| What to produce |
Reproduce, unchanged, the lines from the one containing "This record shows" to the one containing "-0.004117, 0.998676, 0.205054]]", including both, and leave the pictures out.

[Opening Data extract section]

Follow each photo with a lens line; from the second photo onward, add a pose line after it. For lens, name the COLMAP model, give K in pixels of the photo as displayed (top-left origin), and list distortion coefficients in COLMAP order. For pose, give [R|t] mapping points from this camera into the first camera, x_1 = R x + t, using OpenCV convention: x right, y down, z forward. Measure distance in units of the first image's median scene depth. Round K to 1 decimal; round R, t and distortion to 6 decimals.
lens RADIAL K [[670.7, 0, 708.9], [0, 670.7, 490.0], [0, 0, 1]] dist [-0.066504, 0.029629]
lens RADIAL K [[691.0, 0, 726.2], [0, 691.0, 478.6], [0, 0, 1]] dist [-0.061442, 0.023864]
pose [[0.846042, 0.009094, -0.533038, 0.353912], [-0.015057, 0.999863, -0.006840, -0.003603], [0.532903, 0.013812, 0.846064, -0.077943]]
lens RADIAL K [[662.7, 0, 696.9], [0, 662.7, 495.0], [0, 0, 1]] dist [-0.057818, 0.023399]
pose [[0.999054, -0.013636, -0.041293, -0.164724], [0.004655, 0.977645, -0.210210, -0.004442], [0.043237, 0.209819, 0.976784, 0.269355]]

[Closing Data extract section]
[Opening Data extract section]

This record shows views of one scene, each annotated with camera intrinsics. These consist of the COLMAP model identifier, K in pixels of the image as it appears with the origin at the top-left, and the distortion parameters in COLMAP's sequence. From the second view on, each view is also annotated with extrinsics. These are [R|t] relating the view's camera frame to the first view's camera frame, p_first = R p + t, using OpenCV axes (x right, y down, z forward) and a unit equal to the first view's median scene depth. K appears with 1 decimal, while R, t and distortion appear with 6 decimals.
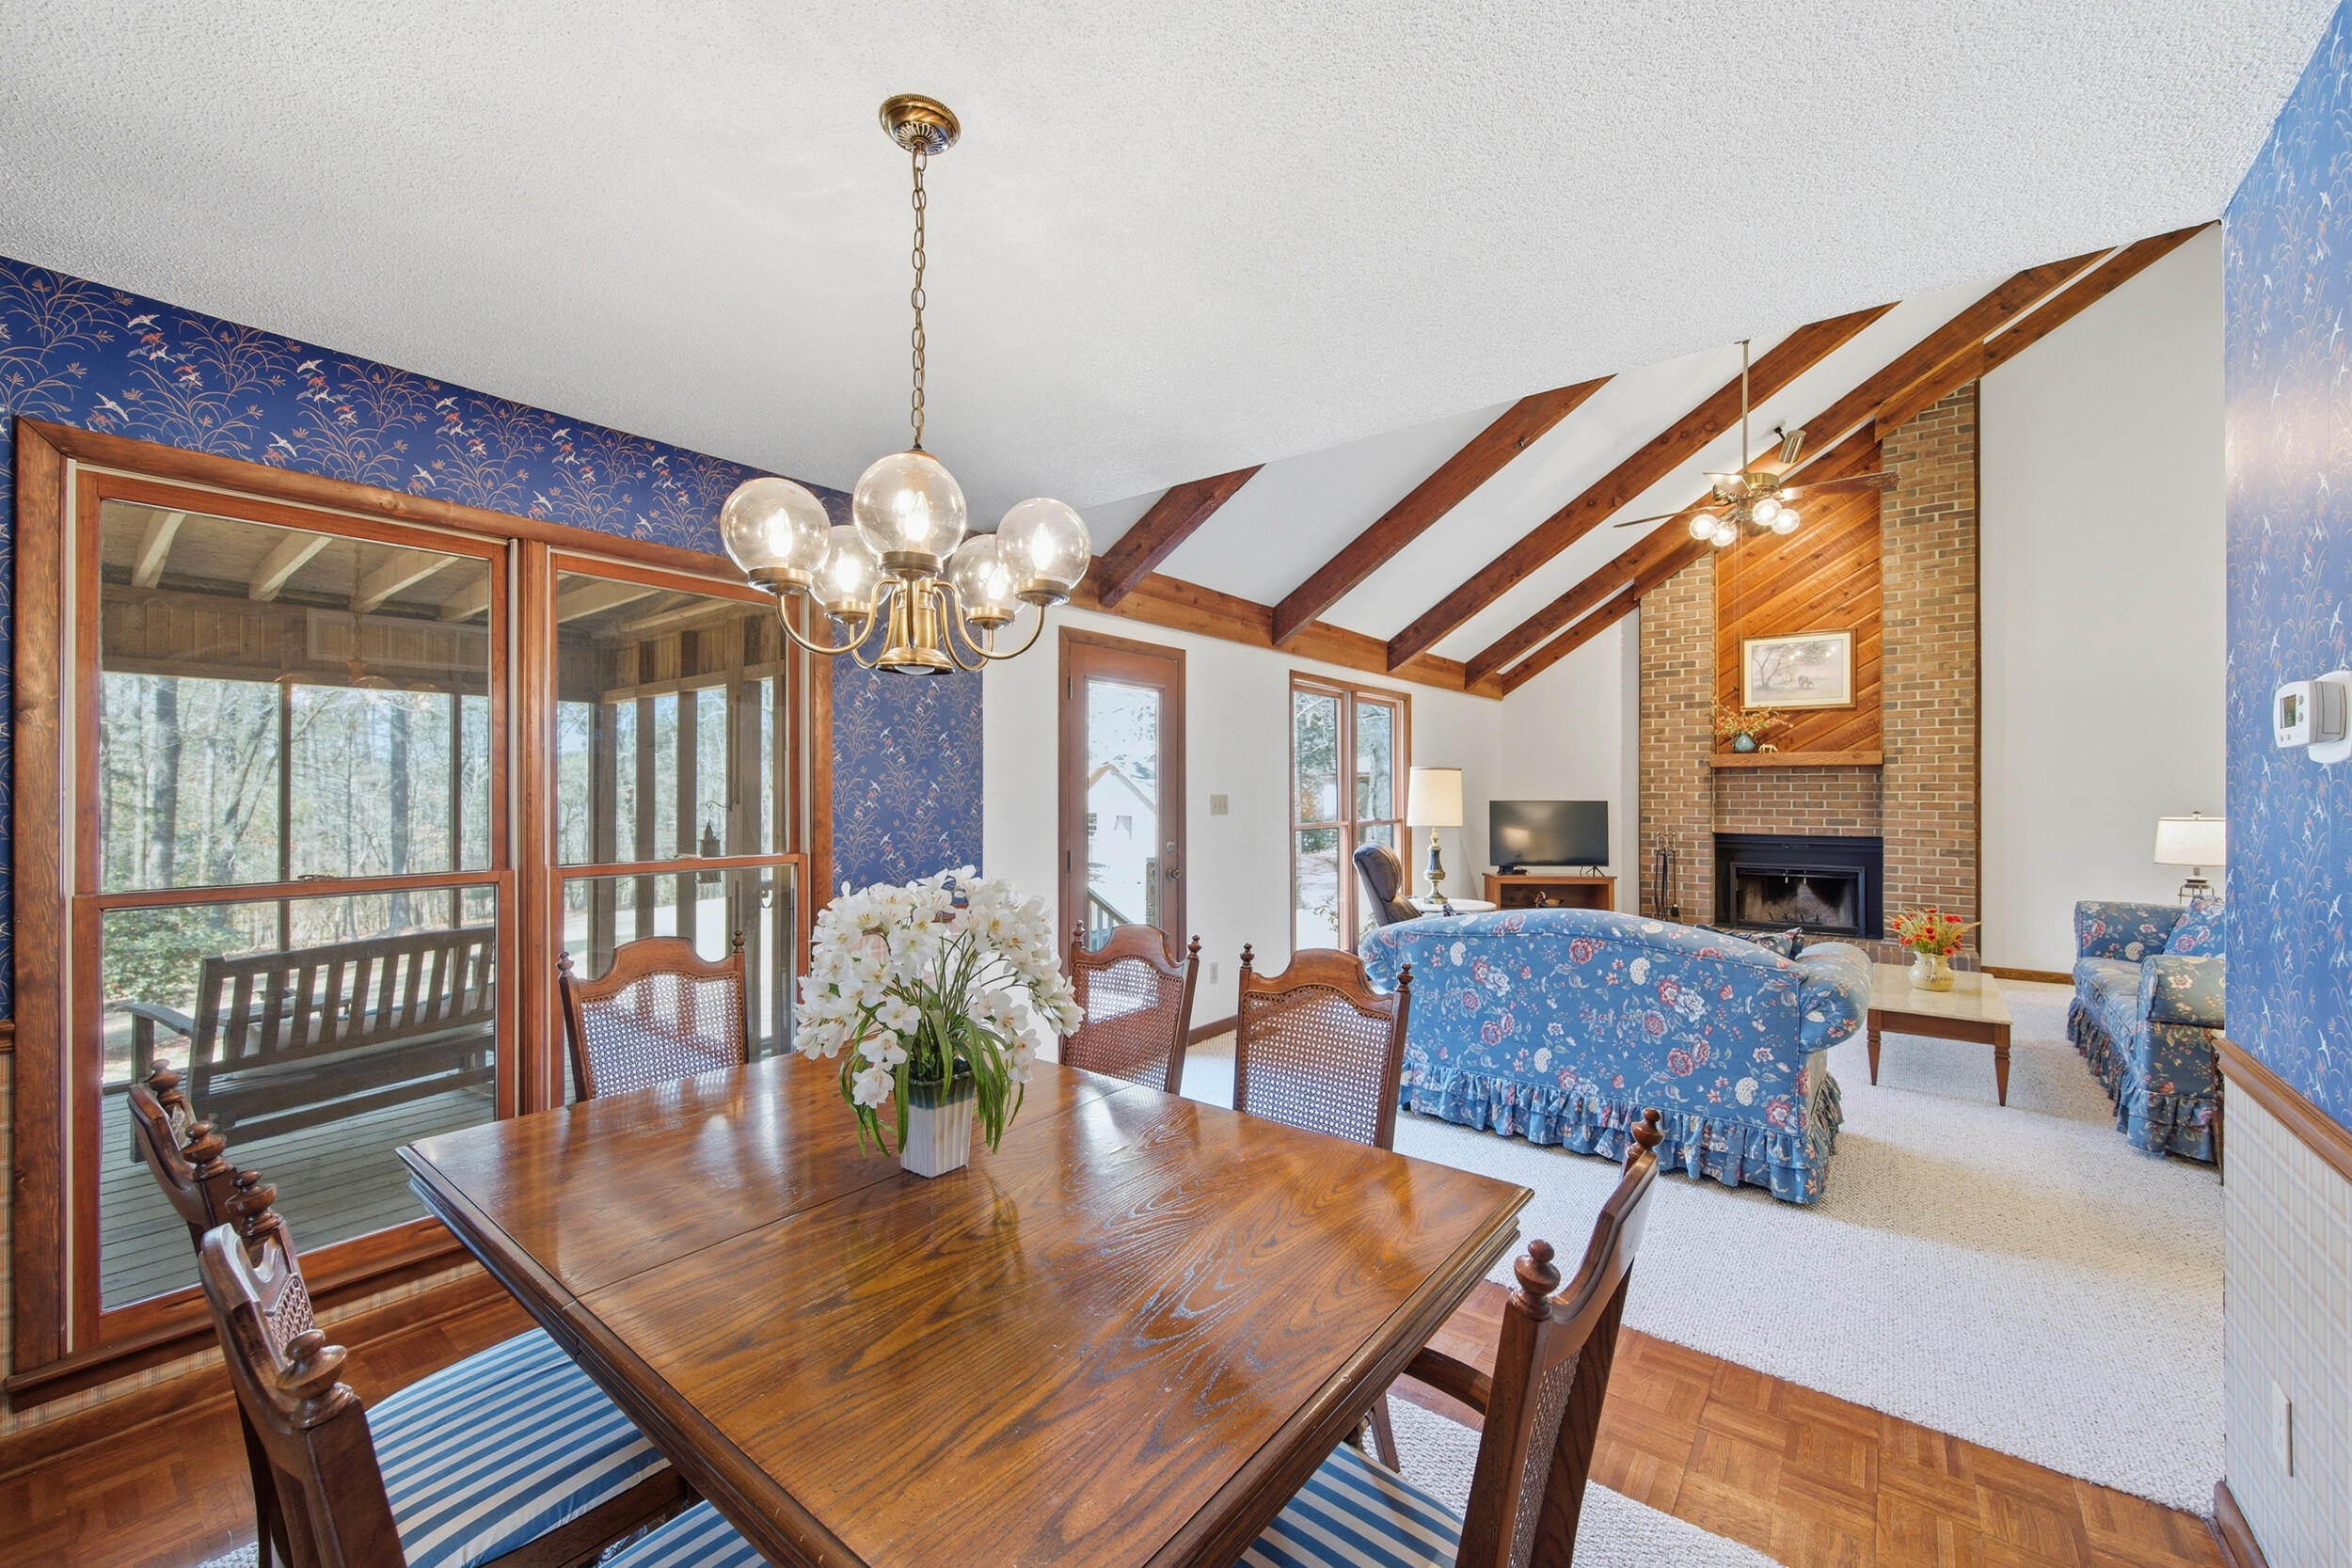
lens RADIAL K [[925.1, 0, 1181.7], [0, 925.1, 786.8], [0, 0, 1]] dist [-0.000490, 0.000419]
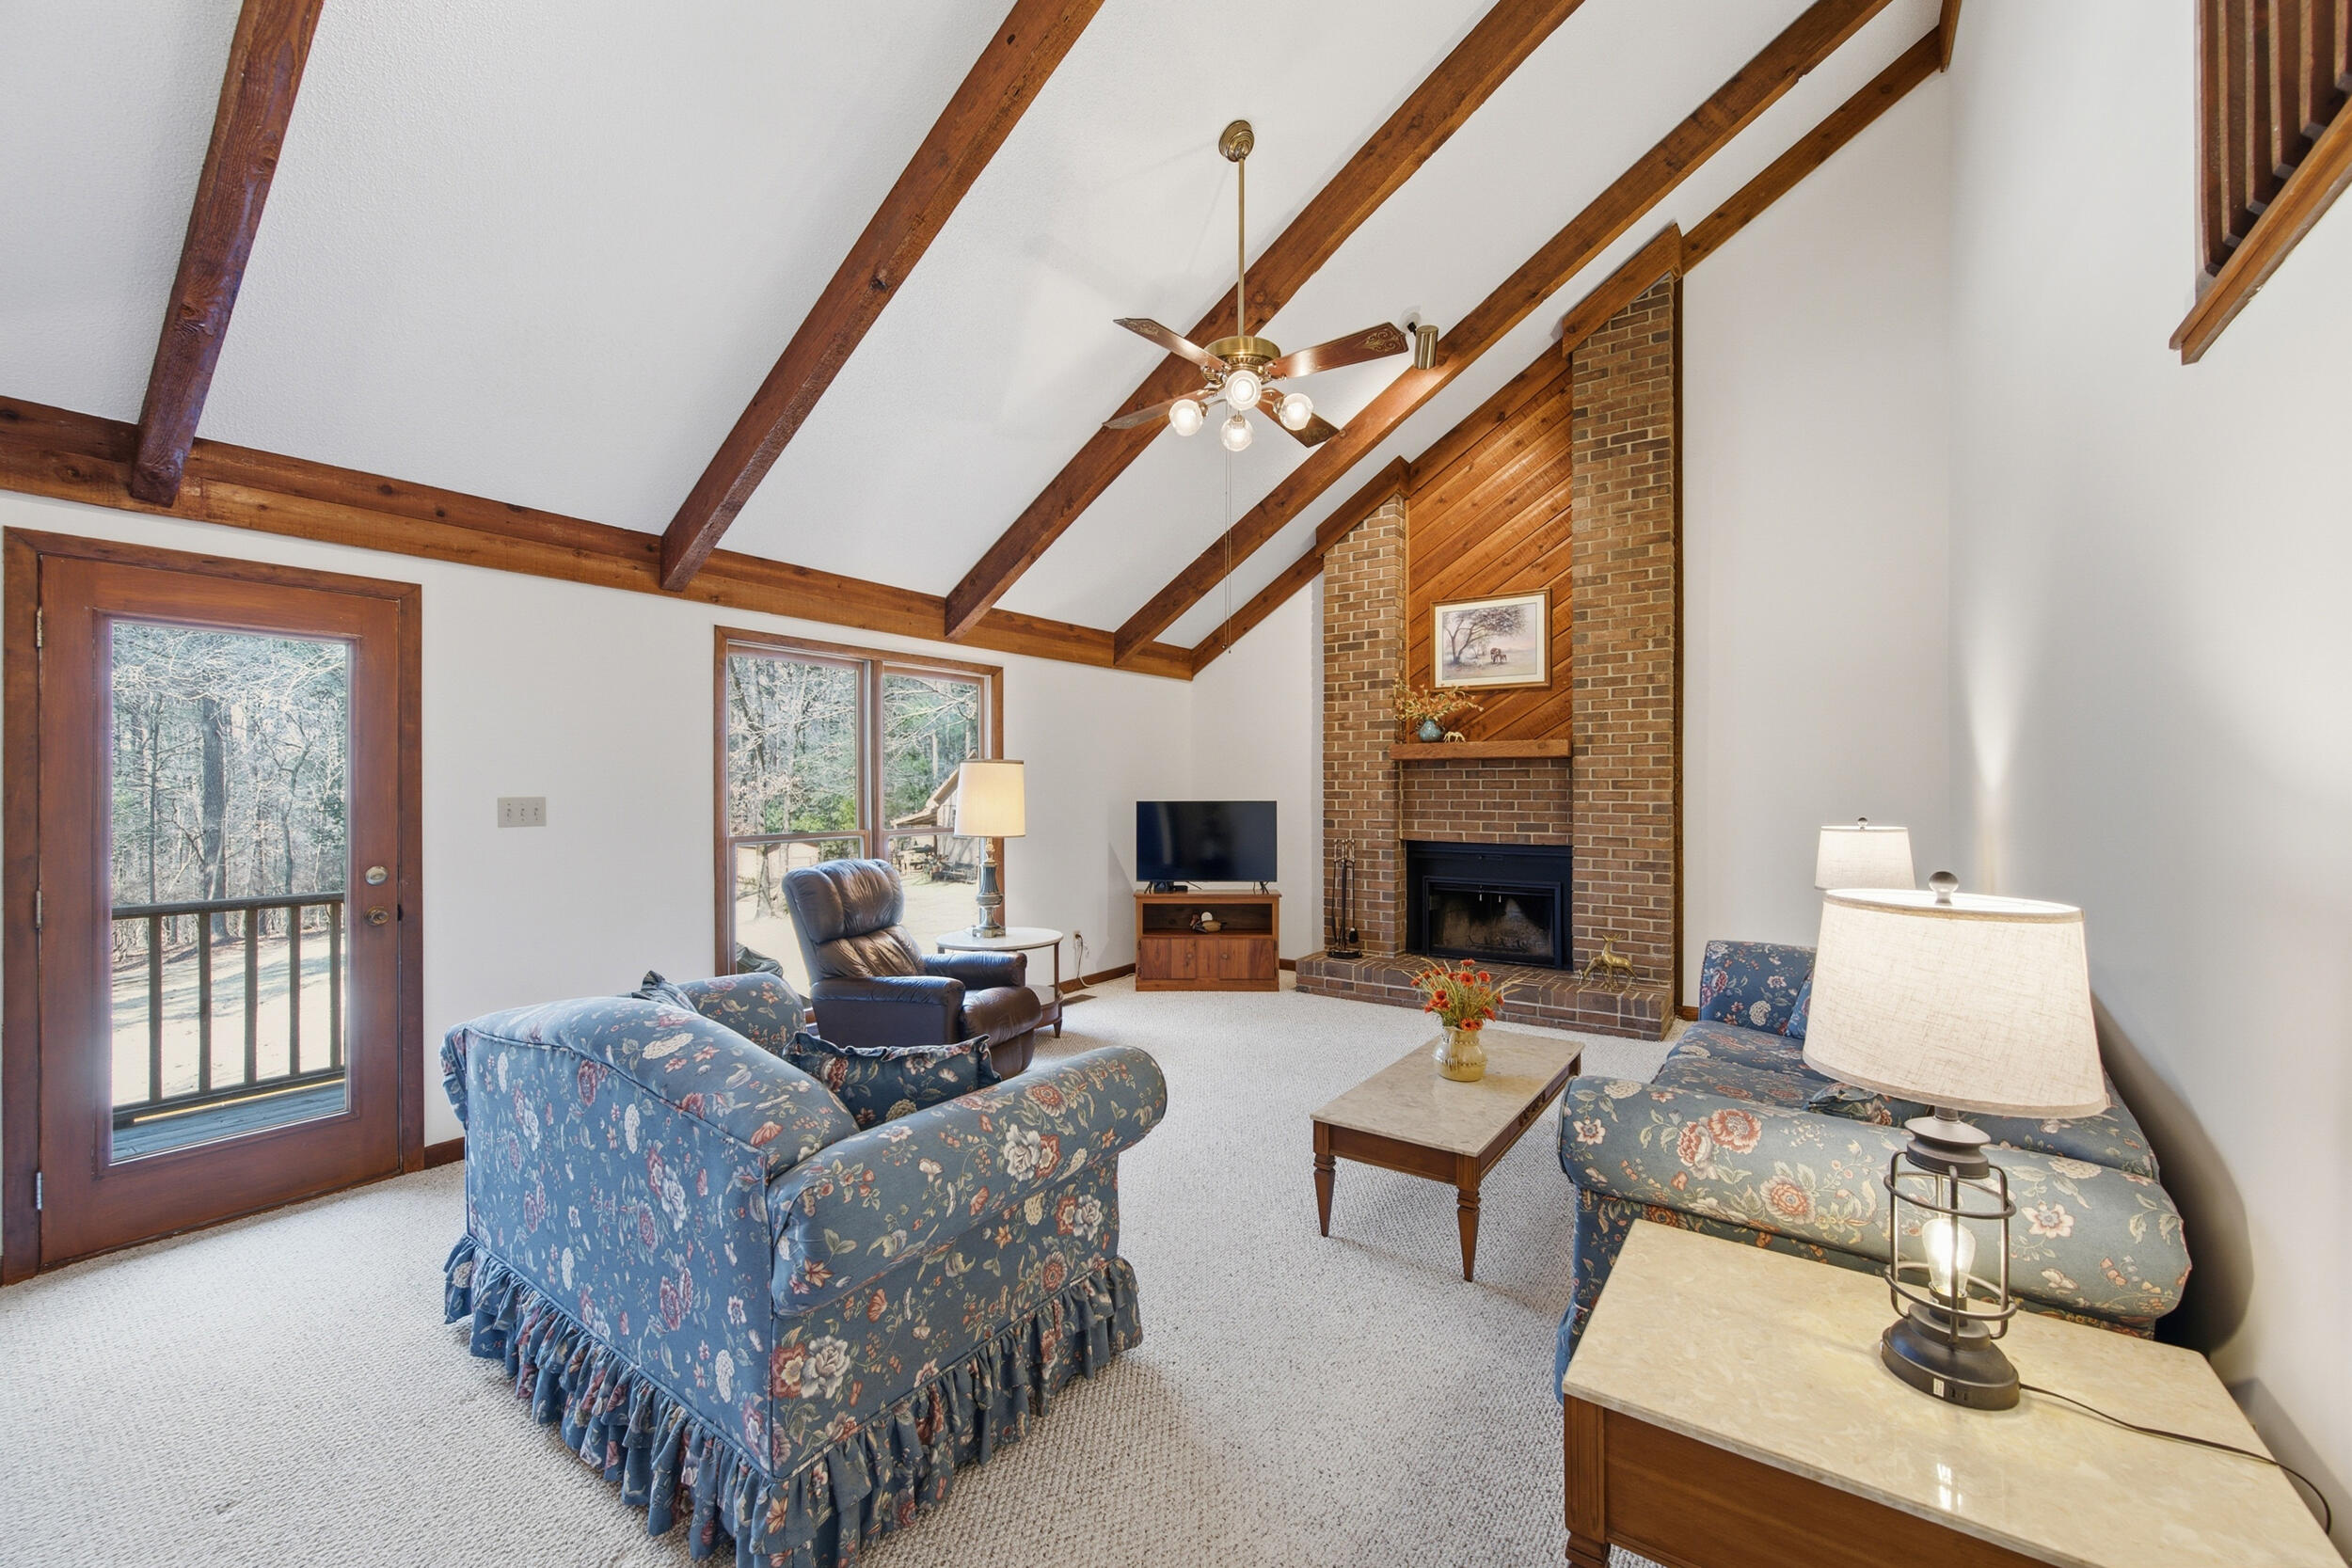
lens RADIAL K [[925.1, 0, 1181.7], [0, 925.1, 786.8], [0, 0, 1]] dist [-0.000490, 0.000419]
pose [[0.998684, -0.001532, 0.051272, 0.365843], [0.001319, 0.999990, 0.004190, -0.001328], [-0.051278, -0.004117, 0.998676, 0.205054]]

[Closing Data extract section]
[Opening Data extract section]

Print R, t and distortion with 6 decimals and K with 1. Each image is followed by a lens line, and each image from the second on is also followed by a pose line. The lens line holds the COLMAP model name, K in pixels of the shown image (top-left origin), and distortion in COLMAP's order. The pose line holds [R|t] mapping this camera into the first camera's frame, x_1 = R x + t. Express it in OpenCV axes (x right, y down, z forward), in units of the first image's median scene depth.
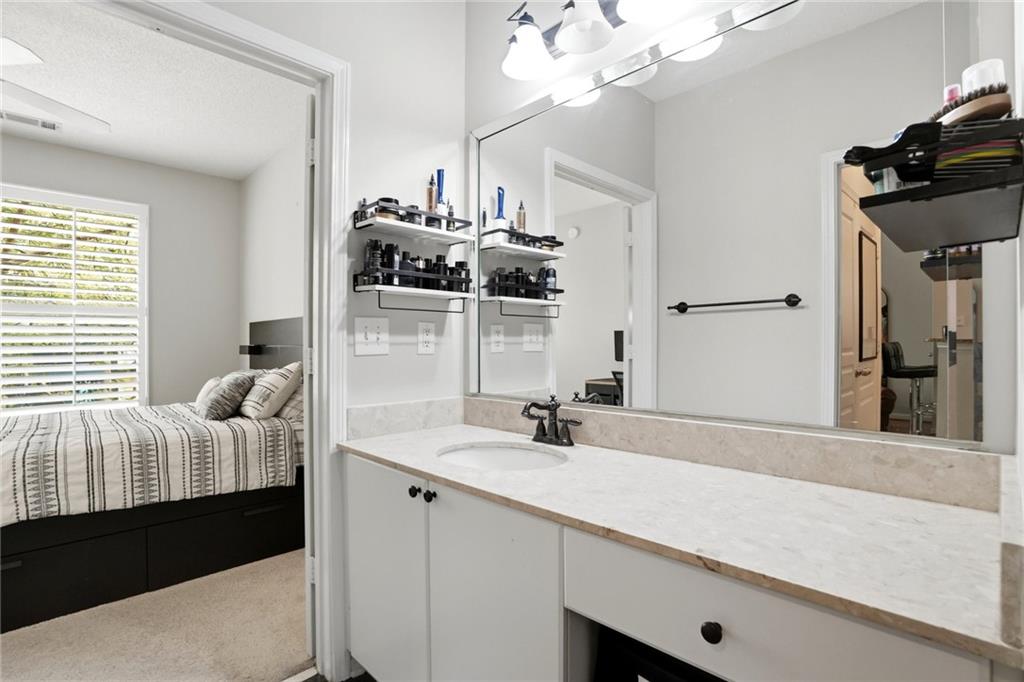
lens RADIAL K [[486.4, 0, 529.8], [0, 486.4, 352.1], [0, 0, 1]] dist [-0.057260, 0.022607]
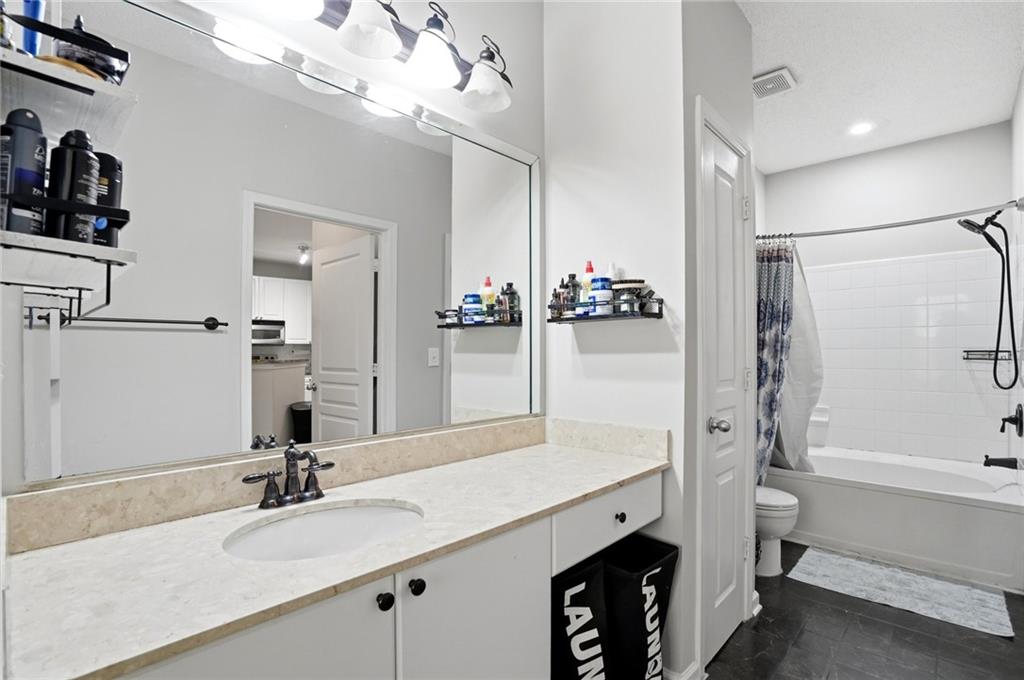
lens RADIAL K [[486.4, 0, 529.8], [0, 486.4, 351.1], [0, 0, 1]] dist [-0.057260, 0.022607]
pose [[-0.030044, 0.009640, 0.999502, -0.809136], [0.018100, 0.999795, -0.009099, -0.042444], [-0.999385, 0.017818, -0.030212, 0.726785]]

[Closing Data extract section]

| Problem solution |
This record shows views of one scene, each annotated with camera intrinsics. These consist of the COLMAP model identifier, K in pixels of the image as it appears with the origin at the top-left, and the distortion parameters in COLMAP's sequence. From the second view on, each view is also annotated with extrinsics. These are [R|t] relating the view's camera frame to the first view's camera frame, p_first = R p + t, using OpenCV axes (x right, y down, z forward) and a unit equal to the first view's median scene depth. K appears with 1 decimal, while R, t and distortion appear with 6 decimals.
lens RADIAL K [[925.1, 0, 1181.7], [0, 925.1, 786.8], [0, 0, 1]] dist [-0.000490, 0.000419]
lens RADIAL K [[925.1, 0, 1181.7], [0, 925.1, 786.8], [0, 0, 1]] dist [-0.000490, 0.000419]
pose [[0.998684, -0.001532, 0.051272, 0.365843], [0.001319, 0.999990, 0.004190, -0.001328], [-0.051278, -0.004117, 0.998676, 0.205054]]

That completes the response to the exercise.